Я живу на восьмом этаже, прямо рядом с птицами, и наблюдаю за ними день за днем, словно изучая законы природы. Мой этаж последний, лифта в доме нет. Теплоизоляционные панели на крыше чрезвычайно тонкие, и все они повреждены. Гудрон попадает прямо в квартиру: вместе со следами протечек от дождя черные полосы скользят по стенам, словно дохлые змеи. При виде их у меня болезненно сжимается сердце. В этой квартире под самой крышей, естественно, жарко летом, холодно зимой, ветрено и вечно капает с потолка. Но даже такое жилье — все равно подарок от правительства, мне грех жаловаться. Въехав в этот дом, поначалу я была настолько недовольна, насколько это вообще возможно. Но со временем все в нашем ЖК стало мне знакомым. Мне казалось, что жители примирились с тем, какие квартиры им достались от государства: хорошие они или плохие — спорить бесполезно, таков их удел. Когда люди не беспокоятся по любому поводу — это уже отлично, недаром древняя китайская пословица гласит, что отсутствие беды само по себе счастье.

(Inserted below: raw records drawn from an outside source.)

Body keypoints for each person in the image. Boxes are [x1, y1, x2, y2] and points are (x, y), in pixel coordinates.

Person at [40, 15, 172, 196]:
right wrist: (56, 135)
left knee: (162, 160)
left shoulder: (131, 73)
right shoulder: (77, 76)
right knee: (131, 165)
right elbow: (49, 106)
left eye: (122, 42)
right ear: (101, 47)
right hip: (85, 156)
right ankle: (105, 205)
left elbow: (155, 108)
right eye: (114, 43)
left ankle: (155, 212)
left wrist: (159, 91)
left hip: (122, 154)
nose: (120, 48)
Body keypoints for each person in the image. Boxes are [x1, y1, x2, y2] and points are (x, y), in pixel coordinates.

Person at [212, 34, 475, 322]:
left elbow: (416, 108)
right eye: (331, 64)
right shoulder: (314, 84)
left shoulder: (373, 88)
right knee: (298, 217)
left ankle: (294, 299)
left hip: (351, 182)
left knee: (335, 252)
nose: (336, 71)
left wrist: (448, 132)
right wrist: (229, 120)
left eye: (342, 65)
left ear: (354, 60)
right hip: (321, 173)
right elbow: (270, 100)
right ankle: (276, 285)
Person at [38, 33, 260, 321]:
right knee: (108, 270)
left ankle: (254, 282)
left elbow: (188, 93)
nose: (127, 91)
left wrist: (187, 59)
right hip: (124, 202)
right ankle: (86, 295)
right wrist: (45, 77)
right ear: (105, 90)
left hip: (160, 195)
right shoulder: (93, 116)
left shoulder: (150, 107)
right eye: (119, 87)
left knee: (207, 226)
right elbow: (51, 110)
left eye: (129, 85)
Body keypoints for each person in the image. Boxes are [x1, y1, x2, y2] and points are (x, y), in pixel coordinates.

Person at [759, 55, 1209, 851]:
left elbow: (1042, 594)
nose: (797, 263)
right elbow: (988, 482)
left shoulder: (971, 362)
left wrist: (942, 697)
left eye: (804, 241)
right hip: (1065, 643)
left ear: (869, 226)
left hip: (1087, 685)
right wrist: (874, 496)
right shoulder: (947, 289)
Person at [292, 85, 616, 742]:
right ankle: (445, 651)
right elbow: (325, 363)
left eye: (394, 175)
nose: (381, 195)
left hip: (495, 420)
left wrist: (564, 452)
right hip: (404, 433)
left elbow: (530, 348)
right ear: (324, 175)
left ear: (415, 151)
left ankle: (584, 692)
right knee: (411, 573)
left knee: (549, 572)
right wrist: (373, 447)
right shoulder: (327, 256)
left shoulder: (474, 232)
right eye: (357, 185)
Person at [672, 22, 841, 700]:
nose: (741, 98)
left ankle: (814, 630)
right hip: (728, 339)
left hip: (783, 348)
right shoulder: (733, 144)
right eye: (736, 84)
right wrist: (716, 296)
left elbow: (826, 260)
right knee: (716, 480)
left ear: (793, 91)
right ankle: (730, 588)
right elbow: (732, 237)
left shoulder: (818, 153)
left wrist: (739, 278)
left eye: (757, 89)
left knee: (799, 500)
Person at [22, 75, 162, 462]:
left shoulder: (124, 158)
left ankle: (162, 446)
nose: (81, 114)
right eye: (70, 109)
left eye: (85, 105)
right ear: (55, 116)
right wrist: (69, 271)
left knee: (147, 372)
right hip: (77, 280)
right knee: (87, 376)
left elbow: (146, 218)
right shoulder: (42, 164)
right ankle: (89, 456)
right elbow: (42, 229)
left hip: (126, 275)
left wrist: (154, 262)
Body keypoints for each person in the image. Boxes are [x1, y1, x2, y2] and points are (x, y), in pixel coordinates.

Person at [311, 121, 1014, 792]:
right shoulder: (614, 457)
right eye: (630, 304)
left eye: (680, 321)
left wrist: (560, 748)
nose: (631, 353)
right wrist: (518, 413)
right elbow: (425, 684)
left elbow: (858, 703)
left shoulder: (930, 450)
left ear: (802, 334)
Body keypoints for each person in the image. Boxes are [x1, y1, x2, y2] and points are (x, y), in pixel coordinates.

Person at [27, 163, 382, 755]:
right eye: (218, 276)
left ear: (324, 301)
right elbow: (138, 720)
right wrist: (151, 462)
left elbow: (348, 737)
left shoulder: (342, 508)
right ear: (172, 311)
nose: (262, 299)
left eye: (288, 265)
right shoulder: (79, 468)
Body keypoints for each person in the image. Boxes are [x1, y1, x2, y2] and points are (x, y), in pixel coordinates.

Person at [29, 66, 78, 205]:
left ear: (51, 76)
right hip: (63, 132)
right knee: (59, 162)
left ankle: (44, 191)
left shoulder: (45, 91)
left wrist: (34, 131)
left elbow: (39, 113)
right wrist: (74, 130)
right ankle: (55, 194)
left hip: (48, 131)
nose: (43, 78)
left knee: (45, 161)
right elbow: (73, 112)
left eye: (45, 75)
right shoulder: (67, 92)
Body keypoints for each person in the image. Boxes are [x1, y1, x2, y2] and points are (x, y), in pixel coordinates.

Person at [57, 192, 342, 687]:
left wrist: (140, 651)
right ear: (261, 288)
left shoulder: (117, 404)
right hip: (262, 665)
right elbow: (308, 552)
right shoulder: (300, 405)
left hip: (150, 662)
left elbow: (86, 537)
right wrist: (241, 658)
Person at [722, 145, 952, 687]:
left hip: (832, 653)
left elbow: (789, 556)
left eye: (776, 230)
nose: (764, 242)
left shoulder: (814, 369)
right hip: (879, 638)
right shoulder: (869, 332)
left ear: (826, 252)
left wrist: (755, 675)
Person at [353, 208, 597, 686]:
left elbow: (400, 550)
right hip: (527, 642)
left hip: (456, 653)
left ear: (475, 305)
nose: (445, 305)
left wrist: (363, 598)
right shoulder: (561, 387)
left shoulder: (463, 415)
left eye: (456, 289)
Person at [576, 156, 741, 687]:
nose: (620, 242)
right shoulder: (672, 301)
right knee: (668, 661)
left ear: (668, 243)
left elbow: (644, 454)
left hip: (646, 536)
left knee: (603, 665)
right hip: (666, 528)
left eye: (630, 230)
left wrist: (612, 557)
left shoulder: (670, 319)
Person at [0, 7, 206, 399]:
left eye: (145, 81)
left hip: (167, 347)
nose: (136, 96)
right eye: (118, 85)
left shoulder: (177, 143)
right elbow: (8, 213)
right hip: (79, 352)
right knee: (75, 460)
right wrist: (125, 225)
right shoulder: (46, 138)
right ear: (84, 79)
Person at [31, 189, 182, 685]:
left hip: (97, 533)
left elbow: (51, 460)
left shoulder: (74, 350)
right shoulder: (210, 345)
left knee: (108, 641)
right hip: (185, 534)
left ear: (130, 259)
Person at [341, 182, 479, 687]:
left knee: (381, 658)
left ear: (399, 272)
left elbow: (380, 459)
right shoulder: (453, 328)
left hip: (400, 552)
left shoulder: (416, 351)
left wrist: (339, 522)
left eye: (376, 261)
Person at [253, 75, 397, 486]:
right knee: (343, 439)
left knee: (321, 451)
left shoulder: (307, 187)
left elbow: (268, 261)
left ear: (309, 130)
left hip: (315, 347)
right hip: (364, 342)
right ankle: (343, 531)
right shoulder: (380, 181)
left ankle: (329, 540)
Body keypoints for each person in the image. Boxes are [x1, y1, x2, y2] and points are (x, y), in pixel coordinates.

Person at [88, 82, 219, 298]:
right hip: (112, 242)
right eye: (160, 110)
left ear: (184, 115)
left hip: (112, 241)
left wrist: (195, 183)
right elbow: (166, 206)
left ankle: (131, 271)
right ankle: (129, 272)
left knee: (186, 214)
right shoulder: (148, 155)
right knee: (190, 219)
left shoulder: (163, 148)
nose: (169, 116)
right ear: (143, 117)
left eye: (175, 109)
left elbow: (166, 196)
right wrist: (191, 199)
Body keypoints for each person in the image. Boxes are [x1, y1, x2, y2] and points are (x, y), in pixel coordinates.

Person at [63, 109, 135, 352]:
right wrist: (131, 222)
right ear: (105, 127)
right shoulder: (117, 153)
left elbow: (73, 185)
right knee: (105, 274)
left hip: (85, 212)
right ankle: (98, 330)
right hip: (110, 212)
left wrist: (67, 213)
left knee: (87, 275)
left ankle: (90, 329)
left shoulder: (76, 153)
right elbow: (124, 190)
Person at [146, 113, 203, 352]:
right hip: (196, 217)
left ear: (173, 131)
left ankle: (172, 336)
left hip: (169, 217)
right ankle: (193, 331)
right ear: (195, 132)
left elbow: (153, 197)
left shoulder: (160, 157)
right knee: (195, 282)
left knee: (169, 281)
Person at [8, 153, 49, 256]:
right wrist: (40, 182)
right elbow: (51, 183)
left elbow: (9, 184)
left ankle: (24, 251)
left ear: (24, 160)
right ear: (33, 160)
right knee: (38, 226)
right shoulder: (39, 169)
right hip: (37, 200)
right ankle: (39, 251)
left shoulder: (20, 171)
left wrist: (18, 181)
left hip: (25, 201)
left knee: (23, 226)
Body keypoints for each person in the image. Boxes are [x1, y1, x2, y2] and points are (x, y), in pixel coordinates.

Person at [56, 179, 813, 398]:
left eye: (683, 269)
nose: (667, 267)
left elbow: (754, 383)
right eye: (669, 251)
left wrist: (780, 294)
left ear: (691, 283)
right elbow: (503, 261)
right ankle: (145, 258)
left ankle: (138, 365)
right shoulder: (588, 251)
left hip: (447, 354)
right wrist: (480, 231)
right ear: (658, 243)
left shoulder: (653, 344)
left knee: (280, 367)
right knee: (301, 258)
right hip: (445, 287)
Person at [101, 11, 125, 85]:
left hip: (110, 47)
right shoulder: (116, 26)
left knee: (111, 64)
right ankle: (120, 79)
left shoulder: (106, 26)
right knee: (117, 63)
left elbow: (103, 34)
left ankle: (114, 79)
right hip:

На первый взгляд может показаться, что местные жители просто миролюбивы и уступчивы, но в действительности это продуманная уступчивость, дураков тут нет, и все понимают, как устроена жизнь. Я вслед за соседями потихоньку стала закрывать глаза на неудобства и научилась видеть плюсы, а именно: наш жилой комплекс расположен в Ханькоу, поблизости находятся достойные школы, до которых удобно добираться дочке, да и квартира у нас, как-никак, трехкомнатная. Кто я вообще такая, чтобы не проглотить обиду? Мир полон больших и мелких обид, которые льются на нас, словно дождь, под них попадают все без исключения, просто не нужно воспринимать случившееся как обиду — и тогда есть шанс обрести душевный покой. Я жила здесь день за днем, и постепенно до меня дошло, что это и есть реальная жизнь.